Crônica

Tributo a Luiz Alca de Sant’anna

12/04/2024
Tributo a Luiz Alca de Sant’anna | Jornal da Orla

Quem acompanhou o Luiz cronista e colunista sabe da inteligência e da cultura superlativas dele. Quem frequentou as aulas de dinâmica de grupo sabe do calor humano e da capacidade de transmitir reflexão e conhecimento. Quem trabalhou com ele em instituições sabe do imenso potencial de doação e acolhimento. E quem conviveu pessoalmente sabe do carisma, da coragem e da educação requintada, que se materializava em impressionante simplicidade.

A coragem se mostrou já no início da vida adulta. Formado em Direito, filho de delegado, Luiz tinha uma carreira clássica desenhada. Um caminho seguro. No lugar dele, optou, no começo dos anos 70, por estudar a dinâmica de grupo de Ortega y Gasset e de Henry Bergson e desbravar uma área que até hoje, 50 anos depois, é difícil de definir: comportamentalismo. Enfrentou a turbulência política e o preconceito contra atividades não-tradicionais.

O carisma se traduziu no sucesso não só da dinâmica de grupo mas também na comunicação. Como um rei Midas da evolução pessoal e do autoconhecimento, tudo aquilo em que o Luiz tocava se transformava em ouro: palavras, temas, aulas, textos…   
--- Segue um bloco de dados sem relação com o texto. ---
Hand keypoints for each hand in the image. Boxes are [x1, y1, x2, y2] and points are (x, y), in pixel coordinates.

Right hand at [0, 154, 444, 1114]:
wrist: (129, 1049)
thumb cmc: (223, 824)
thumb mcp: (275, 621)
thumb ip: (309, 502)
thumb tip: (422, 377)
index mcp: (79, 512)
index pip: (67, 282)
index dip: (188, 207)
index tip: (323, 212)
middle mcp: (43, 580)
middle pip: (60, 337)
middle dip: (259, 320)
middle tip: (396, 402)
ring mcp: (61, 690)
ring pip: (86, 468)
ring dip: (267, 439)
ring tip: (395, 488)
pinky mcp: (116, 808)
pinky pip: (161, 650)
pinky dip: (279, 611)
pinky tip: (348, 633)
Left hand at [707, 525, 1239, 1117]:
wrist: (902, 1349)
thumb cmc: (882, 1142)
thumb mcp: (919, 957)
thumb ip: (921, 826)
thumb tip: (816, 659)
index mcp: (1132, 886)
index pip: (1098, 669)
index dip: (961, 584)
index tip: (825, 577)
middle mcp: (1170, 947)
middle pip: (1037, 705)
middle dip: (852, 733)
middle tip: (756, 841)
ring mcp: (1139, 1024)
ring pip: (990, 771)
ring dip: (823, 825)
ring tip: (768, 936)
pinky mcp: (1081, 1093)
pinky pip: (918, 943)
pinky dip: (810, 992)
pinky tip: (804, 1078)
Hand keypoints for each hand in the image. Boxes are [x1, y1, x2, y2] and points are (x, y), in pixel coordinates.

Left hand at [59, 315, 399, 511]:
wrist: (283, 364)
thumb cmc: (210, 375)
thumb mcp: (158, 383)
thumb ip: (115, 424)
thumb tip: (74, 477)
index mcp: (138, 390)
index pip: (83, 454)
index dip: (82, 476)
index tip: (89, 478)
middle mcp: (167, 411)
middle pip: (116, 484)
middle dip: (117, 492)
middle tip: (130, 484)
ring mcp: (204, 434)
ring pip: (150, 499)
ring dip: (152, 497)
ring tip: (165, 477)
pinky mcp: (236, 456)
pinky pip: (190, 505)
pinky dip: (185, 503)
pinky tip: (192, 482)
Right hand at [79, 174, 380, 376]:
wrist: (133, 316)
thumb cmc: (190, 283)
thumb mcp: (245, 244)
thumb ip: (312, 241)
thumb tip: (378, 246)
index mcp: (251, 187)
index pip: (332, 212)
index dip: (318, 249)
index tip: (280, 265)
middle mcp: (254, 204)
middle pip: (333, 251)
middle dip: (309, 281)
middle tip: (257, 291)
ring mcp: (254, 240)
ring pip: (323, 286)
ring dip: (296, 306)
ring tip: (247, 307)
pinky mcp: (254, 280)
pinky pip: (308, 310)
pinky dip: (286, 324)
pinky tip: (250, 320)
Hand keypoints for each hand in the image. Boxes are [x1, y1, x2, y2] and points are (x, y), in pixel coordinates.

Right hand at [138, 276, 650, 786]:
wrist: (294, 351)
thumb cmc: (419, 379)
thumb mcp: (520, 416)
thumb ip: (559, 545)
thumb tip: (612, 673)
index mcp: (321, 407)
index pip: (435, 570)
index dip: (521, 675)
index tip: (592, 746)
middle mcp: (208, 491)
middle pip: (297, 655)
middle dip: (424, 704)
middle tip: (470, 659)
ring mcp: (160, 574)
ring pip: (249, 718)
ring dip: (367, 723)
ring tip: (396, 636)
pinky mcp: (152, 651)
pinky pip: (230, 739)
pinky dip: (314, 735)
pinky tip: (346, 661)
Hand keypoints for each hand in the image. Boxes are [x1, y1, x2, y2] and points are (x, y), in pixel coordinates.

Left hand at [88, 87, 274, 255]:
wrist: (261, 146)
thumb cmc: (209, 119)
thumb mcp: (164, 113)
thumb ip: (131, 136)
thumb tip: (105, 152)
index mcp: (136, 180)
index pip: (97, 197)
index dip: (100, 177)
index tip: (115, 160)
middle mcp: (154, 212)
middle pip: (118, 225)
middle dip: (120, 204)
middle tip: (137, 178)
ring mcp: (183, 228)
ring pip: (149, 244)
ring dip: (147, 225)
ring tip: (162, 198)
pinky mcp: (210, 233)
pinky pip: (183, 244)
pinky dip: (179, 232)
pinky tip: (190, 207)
Conheci o Luiz no começo dos anos 80. Ele montava, junto com o crítico de cinema Rubens Ewald, uma equipe de universitários para representar o Clube XV, de Santos, num torneio de conhecimento da Rede Cultura de Televisão, em Sâo Paulo: o Quem Sabe, Sabe. Tive o privilégio de participar daquela equipe de universitários junto com o ballet do clube. O XV arrasou e ganhou o torneio estadual daquele ano.

Na convivência, passei a admirar esse ser humano extraordinário. Aprendi muito com o Luiz. Assimilei conhecimentos que me ajudaram muito na vida e que até hoje, compartilho em palestras, textos e conversas.

Lembro de uma palestra do Luiz sobre Inteligência Emocional, na época do lançamento desse conceito por Daniel Goleman. Nunca mais esqueci da linha do hábito e da zona de conforto. Acima delas o interesse e a motivação, que abrem espaço, nessa ordem, para o entusiasmo, o envolvimento e a paixão. Abaixo, o desinteresse e a desmotivação que vão levar ao tédio, à apatia e, por fim, à depressão.

Também está na tela da minha memória um texto em que ele descreve o caminho para a felicidade dos vedas, um povo da antiguidade. As definições que o Luiz dá para os quatro pilares dessa filosofia estão impregnadas de clareza e brilho. A integridade: concentração para se colocar por inteiro em tudo o que se faz. A simplicidade: não se achar mais do que ninguém. A sinceridade: não trair nunca a confiança depositada em você. E a afetividade: saber demonstrar o afeto..  

Luiz publicou as crônicas e colunas aqui no Jornal da Orla por 15 anos, de 85 a 2000. E depois mais 15 anos no jornal A Tribuna, de 2000 a 2015. Neste começo de abril, a Maria José, aluna do Estudo Sistematizado da Doutrina Espírita, da Casa do Caminho, levou pra mim um livro do Luiz para me mostrar uma crônica em que ele cita uma frase minha.

O livro é o Quem Quiser que Conte Outra. A crônica é O Morto que Voltou. O verso meu que ele diz que gostaria que estivesse escrito numa fita num falso sepultamento dele é:

“Pois a ausência não contém em si o drama

Que a cinza implica ter havido a chama”

Não sabia dessa citação. Fiquei emocionado e bateu em mim uma saudade infinita do Luiz, uma lembrança instantânea da grandeza dele. Tenho certeza que essa mesma saudade e essa mesma lembrança bateram em você que leu esse texto atraído pelo nome do Luiz no título.